Inger Johanne se levantó y deslizó el dedo índice sobre una serie de papelitos amarillos pegados a la nevera, junto a la ventana.
—Aquí. Un señor del número 1 de la calle Soltun. ¿Qué es lo que ha visto en realidad?
—Un catedrático retirado. Un testigo muy creíble, hasta cierto punto. El problema es que... —Yngvar sirvió la sexta taza de café, y reprimió un eructo provocado por la acidez del estómago, con el puño sobre la boca—. No ve del todo bien, lleva gafas con bastante graduación. Pero en todo caso... Estaba arreglando la barandilla de la terraza, y desde ahí se ve muy bien este camino. —Yngvar usó un cucharón de madera para señalar un punto en el boceto de un mapa que estaba pegado con celo a la ventana—. Dice que, hacia la hora en que se cometió el crimen, se fijó en tres personas: una mujer de mediana edad, con un abrigo rojo, a la que cree haber visto antes, y un niño en bicicleta, al que supongo que podemos descartar. Los dos caminaban hacia el lugar de los hechos. Pero vio también a otro hombre, un tipo que según sus cálculos tendría entre veinticinco y treinta y cinco años.
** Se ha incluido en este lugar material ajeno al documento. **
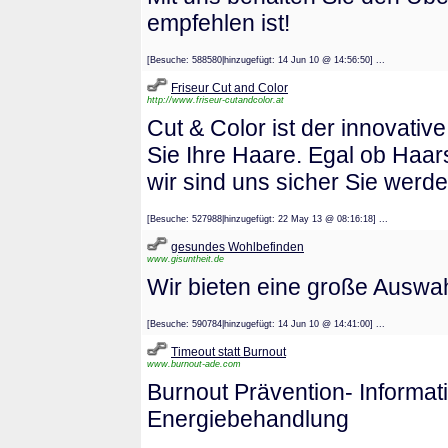
empfehlen ist!
[Besuche: 588580|hinzugefügt: 14 Jun 10 @ 14:56:50] ...
Friseur Cut and Color
http://www.friseur-cutandcolor.at
Cut & Color ist der innovativ
Sie Ihre Haare. Egal ob Haar
wir sind uns sicher Sie werd
[Besuche: 527988|hinzugefügt: 22 May 13 @ 08:16:18] ...
gesundes Wohlbefinden
www.gisuntheit.de
Wir bieten eine große Auswa
[Besuche: 590784|hinzugefügt: 14 Jun 10 @ 14:41:00] ...
Timeout statt Burnout
www.burnout-ade.com
Burnout Prävention- Informati
Energiebehandlung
Éste venía andando en dirección contraria —volvió a apuntar al papel con el cucharón—, hacia la colina de Langnes. Eran algo más de las tres. El testigo lo sabe con seguridad porque su mujer salió justo después para preguntarle a qué hora le venía bien bajar a comer. Él miró el reloj y calculó que terminaría de arreglar la barandilla hacia las cinco.
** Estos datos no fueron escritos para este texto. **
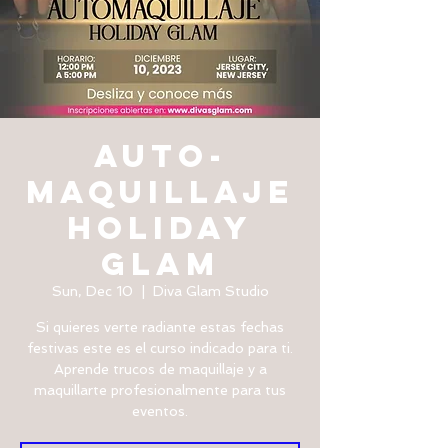
AUTO-
MAQUILLAJE
HOLIDAY
GLAM
Sun, Dec 10
  |  
Diva Glam Studio
Si quieres verte radiante estas fechas
festivas este es el curso indicado para ti.
Aprende trucos de maquillaje y a
maquillarte profesionalmente para tus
—Y había algo en el modo en que el tipo caminaba...
Inger Johanne se concentraba en el mapa.
—Sí, el catedrático lo describió como... —Yngvar rebuscó en el taco de papeles—: «Alguien que intenta disimular la prisa.»
Inger Johanne adoptó una expresión escéptica al oír la frase.
—¿Y cómo se nota eso?
—Decía que el tipo andaba más despacio de lo que en realidad habría querido, como si en realidad estuviese deseando arrancar a correr pero no se atreviera. Una observación bastante aguda, la verdad, si es que es correcta. De camino hacia aquí he intentado caminar así, y quizá tenga sentido. Se adquiere un paso vacilante, algo forzado.
—¿El testigo ha aportado algo más a la descripción?
—Por desgracia, no.
A la copa dragón se le había roto la otra ala a lo largo de la noche. Ahora la bestia parecía aún más compungida, como un gallo manso y tullido. Yngvar le echó un chorro de leche al café.
—Sólo habló de la edad aproximada. Y de que iba vestido de gris o de azul, o quizá de gris y de azul. Tenía un aspecto muy neutro.
—Sensato por su parte. Si de verdad era nuestro hombre, claro está...
—También describió su pelo. Llevaba una melenita corta y espesa, como la de un caballero. El catedrático no se atreve a asegurar nada más. Evidentemente, vamos a hacer un llamamiento para que cualquiera que estuviera en la zona se ponga en contacto con nosotros. Así que ya veremos.
Inger Johanne se frotó la región lumbar y cerró los ojos. Aparentemente se había quedado completamente en Babia. La luz de la mañana empezaba a iluminar el cielo. De pronto, ella se puso a recoger todos los papeles amarillos, a descolgar los carteles, a plegar los mapas y las columnas. Lo ordenó todo meticulosamente: las notas en sobres, las hojas de papel grandes apiladas con sumo cuidado. Por último, lo guardó todo en la vieja maleta y sacó una lata de Coca-Cola de la nevera. Clavó una mirada inquisitiva en Yngvar, pero éste negó con la cabeza.